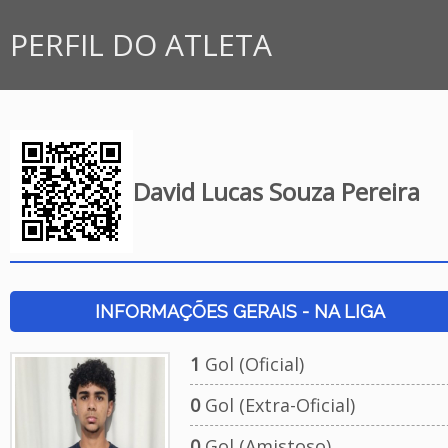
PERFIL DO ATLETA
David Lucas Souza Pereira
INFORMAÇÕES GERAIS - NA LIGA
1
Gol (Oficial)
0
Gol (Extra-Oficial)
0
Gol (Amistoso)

PROBLEM DETAILS >> Word for word, output the whole listing, but not its pictures.

TASK SOLUTION >>
PERFIL DO ATLETA
David Lucas Souza Pereira
INFORMAÇÕES GERAIS - NA LIGA
1
Gol (Oficial)
0
Gol (Extra-Oficial)
0
Gol (Amistoso)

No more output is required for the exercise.